The sexual health indicators were previously known as the contraception area although have changed a little in that transfer. There are three indicators here and all have the same structure as an area in the main clinical domain.
There is a register indicator for female patients who have been prescribed reversible contraception over at least the past year which carries four points. Most of this would be available from the practice prescribing records and is searched for automatically. There is no age limit to this register or requirement that the prescription should have been for contraceptive purposes. Patient having contraceptives for cycle regulation, endometriosis treatment or acne will be included on this register.
Patients who have had contraception elsewhere, for instance at a family planning clinic, should have this coded. This is most likely in the case of contraceptive devices or implants. This will add to your prevalence calculation for the three indicators in this area. Devices and implants are counted within the effective lifetime of the device although only new uses from April 2009 are counted.
The other two indicators are about giving advice about long acting contraception. It is important to be clear to whom this advice should be given. The rules require that all women who have been prescribed an oral contraceptive or a transdermal contraceptive patch in the previous 15 months for whatever reason should have this advice. This applies even if there is subsequent discontinuation of that method of contraception or even subsequent use of a long term reversible method.

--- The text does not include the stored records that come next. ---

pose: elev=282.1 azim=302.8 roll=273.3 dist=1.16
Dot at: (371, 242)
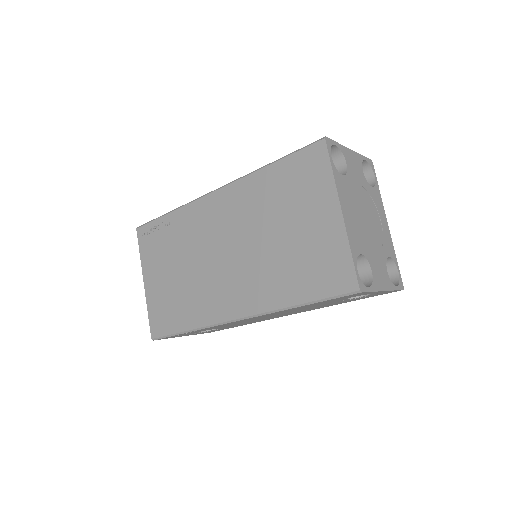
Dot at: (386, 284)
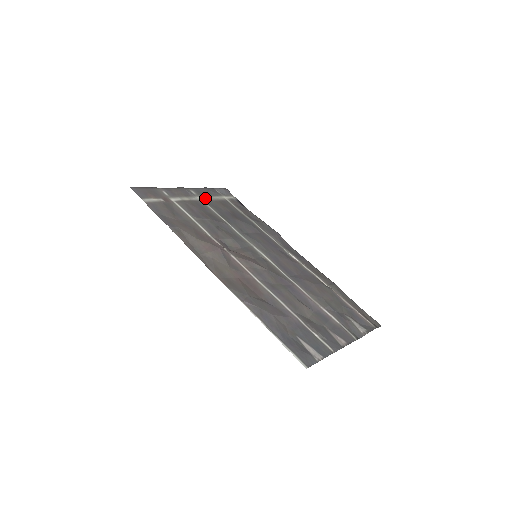
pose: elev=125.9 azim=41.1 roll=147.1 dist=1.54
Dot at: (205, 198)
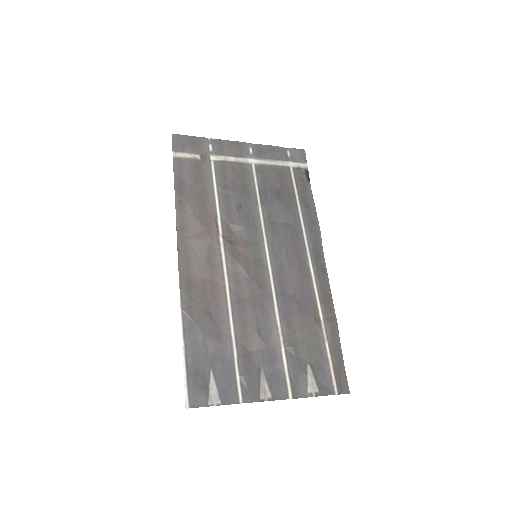
Dot at: (260, 161)
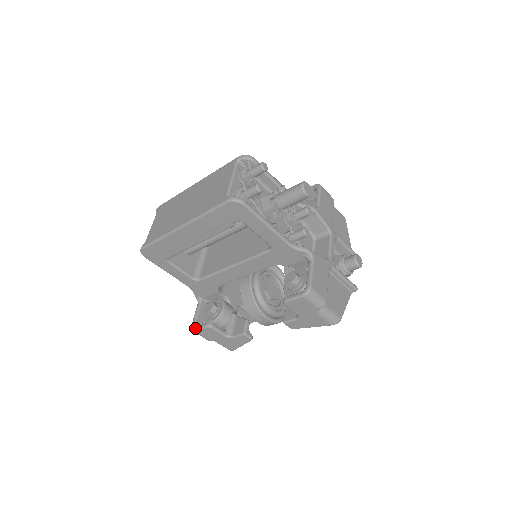
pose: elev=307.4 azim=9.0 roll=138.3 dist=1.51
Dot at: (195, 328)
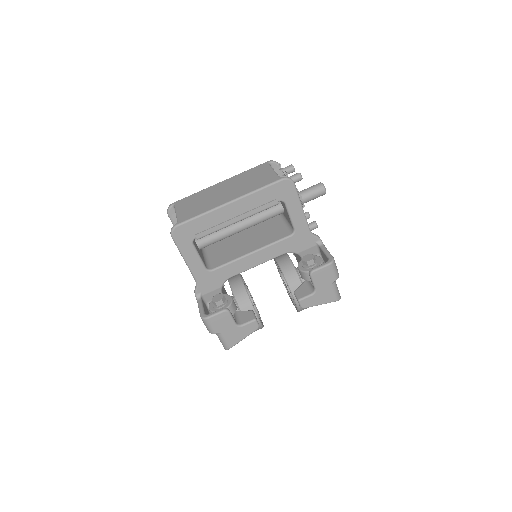
Dot at: (209, 315)
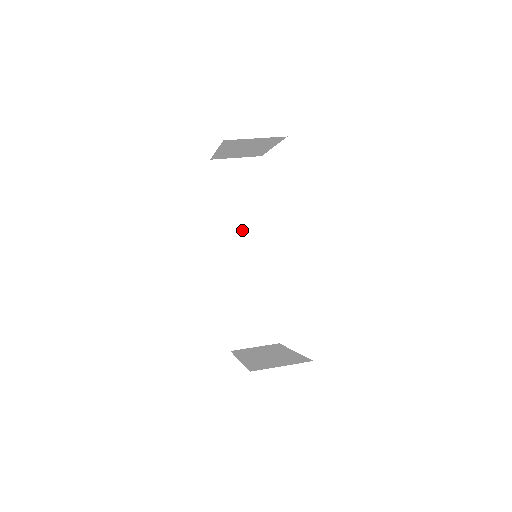
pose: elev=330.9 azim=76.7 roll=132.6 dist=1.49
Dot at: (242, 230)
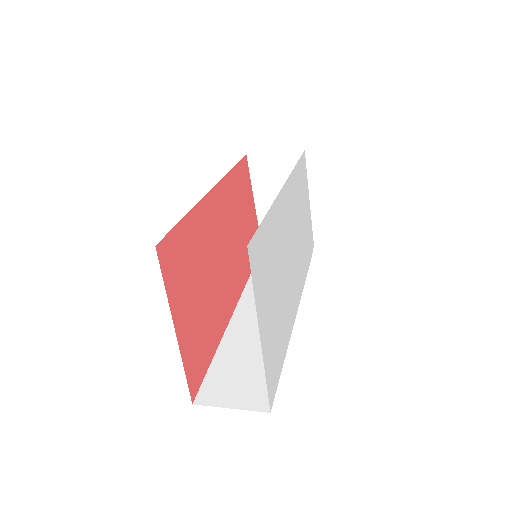
Dot at: occluded
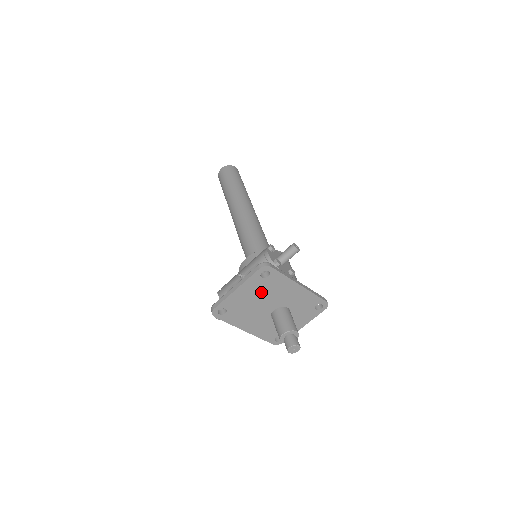
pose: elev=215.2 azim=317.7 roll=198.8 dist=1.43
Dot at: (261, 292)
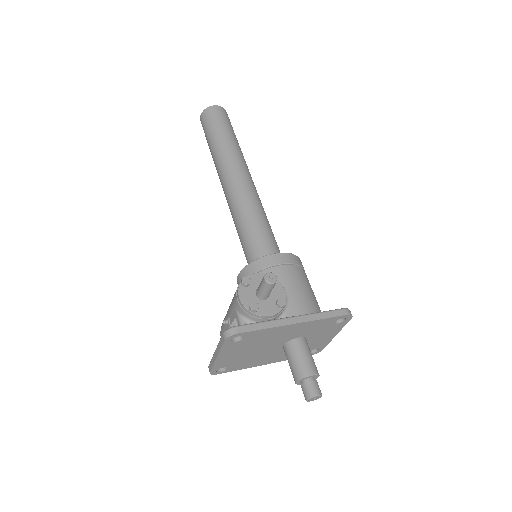
Dot at: (250, 346)
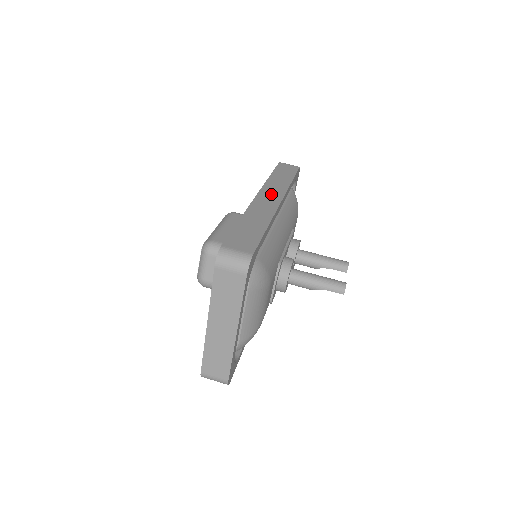
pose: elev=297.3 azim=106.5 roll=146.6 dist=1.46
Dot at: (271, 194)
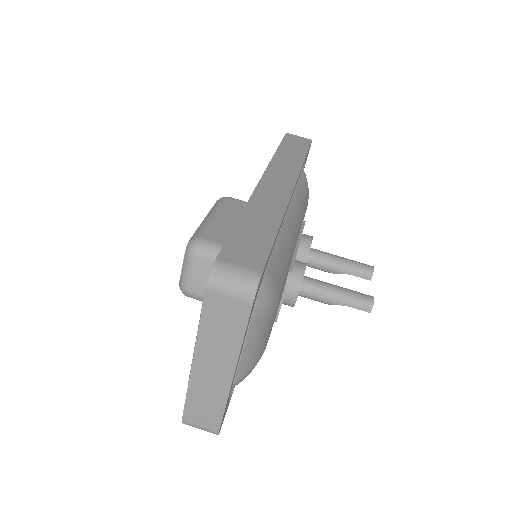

The advice should be both verbal and written, although in practice the offer of a leaflet is frequently declined. It is simplest to code this advice with 8CAw although there is the option to give the verbal and written advice separately with 8CAw1 and 8CAw2.

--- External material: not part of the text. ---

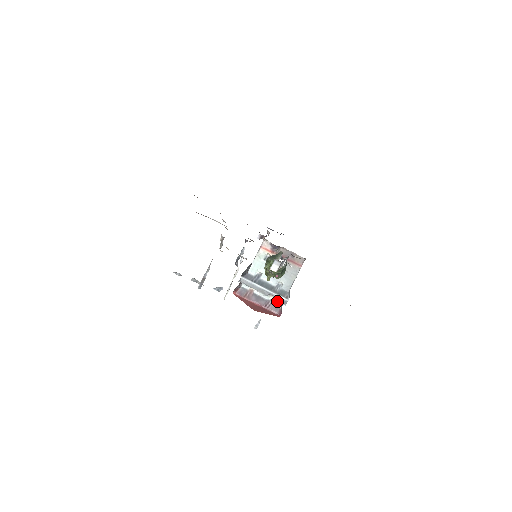
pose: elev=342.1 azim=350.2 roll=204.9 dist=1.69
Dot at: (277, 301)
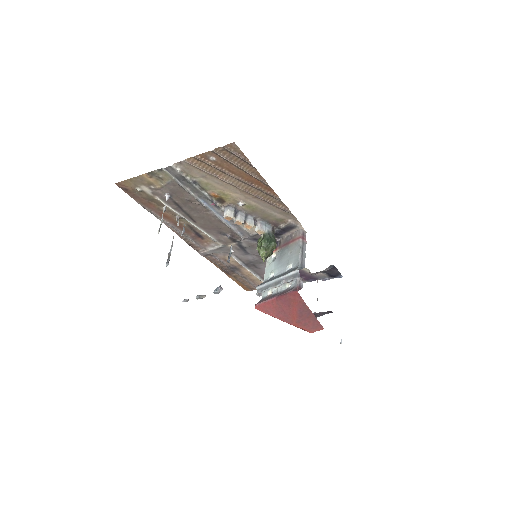
Dot at: (289, 281)
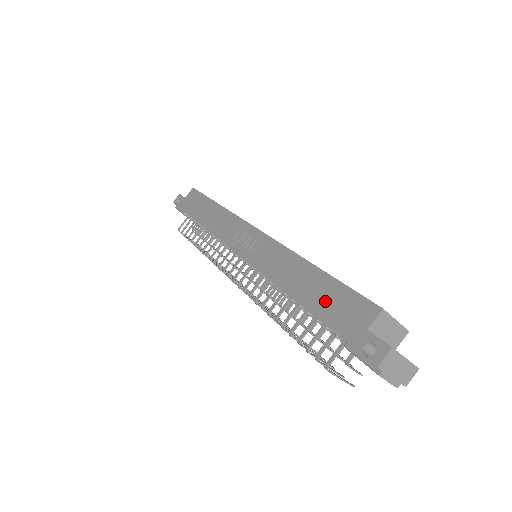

The timing varies between the two indicators. The first indicator refers to women who have had prophylactic contraception and the advice should be given in the 15 months before the end of March. As with many indicators achievement in January, February or March will be counted in two separate QOF years.
For the second indicator, which applies to patients prescribed emergency contraception, the timetable is much tighter. The advice needs to be given within one calendar month of the prescription of the contraception. Most conveniently this is done at the same time as the prescription but can be later. Once again there is no flexibility here and the advice will need to be formally repeated even it was given one day before the emergency contraception prescription.
The usual exception codes for informed dissent and unsuitable patients apply to the sexual health area.
There are two more areas in the additional services domain although there are entirely organisational and there is no automatic data extraction from the practice systems.
The first of these is child health surveillance and the single indicator requires practice to have a system ensuring that this takes place according to national guidelines.
The final section is maternity. Again there is a single indicator which confirms that the practice offers antenatal care and screening in line with local protocols.
The additional service domain tends to appear at the bottom of lists but is worth attention as work in one year can pay of for several years into the future.